> [Description of the task]: In your copy of the entries, please include no pictures and return every word exactly.

> [Data extract]:
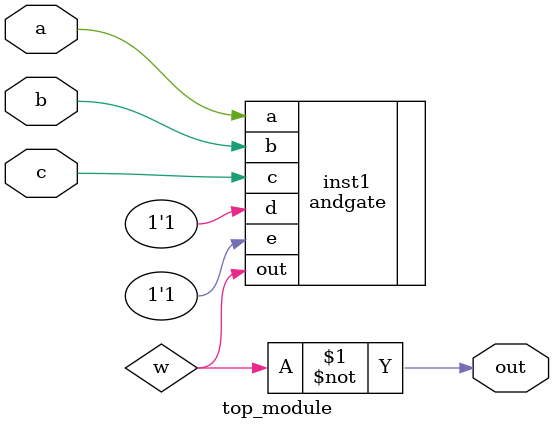
<source format=v>
module top_module (input a, input b, input c, output out);//
	wire w;
    andgate inst1 ( .a(a), .b(b), .c(c), .d(1'b1), .e(1'b1), .out(w) );
    assign out = ~w;

endmodule

</source>
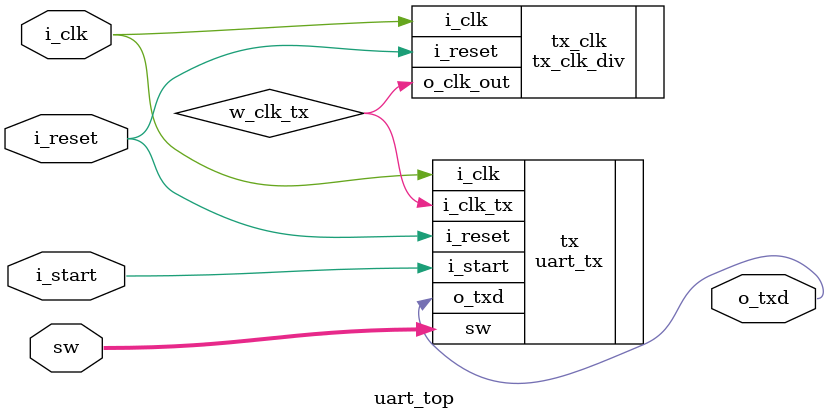
<source format=v>
module uart_top(
    input       i_clk,
    input       i_start,
    input       i_reset,
    input [7:0] sw,
    output      o_txd
);

wire            w_clk_tx;

uart_tx         tx(
    .i_clk(i_clk),
    .i_start(i_start),
    .i_reset(i_reset),
    .i_clk_tx(w_clk_tx),
    .sw(sw),
    .o_txd(o_txd)
);
tx_clk_div      tx_clk(
    .i_clk(i_clk),
    .i_reset(i_reset),
    .o_clk_out(w_clk_tx)
);

endmodule

</source>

> [Your solution]:
<source format=v>
module top_module (input a, input b, input c, output out);//
	wire w;
    andgate inst1 ( .a(a), .b(b), .c(c), .d(1'b1), .e(1'b1), .out(w) );
    assign out = ~w;

endmodule

</source>
<source format=v>
module uart_top(
    input       i_clk,
    input       i_start,
    input       i_reset,
    input [7:0] sw,
    output      o_txd
);

wire            w_clk_tx;

uart_tx         tx(
    .i_clk(i_clk),
    .i_start(i_start),
    .i_reset(i_reset),
    .i_clk_tx(w_clk_tx),
    .sw(sw),
    .o_txd(o_txd)
);
tx_clk_div      tx_clk(
    .i_clk(i_clk),
    .i_reset(i_reset),
    .o_clk_out(w_clk_tx)
);

endmodule

</source>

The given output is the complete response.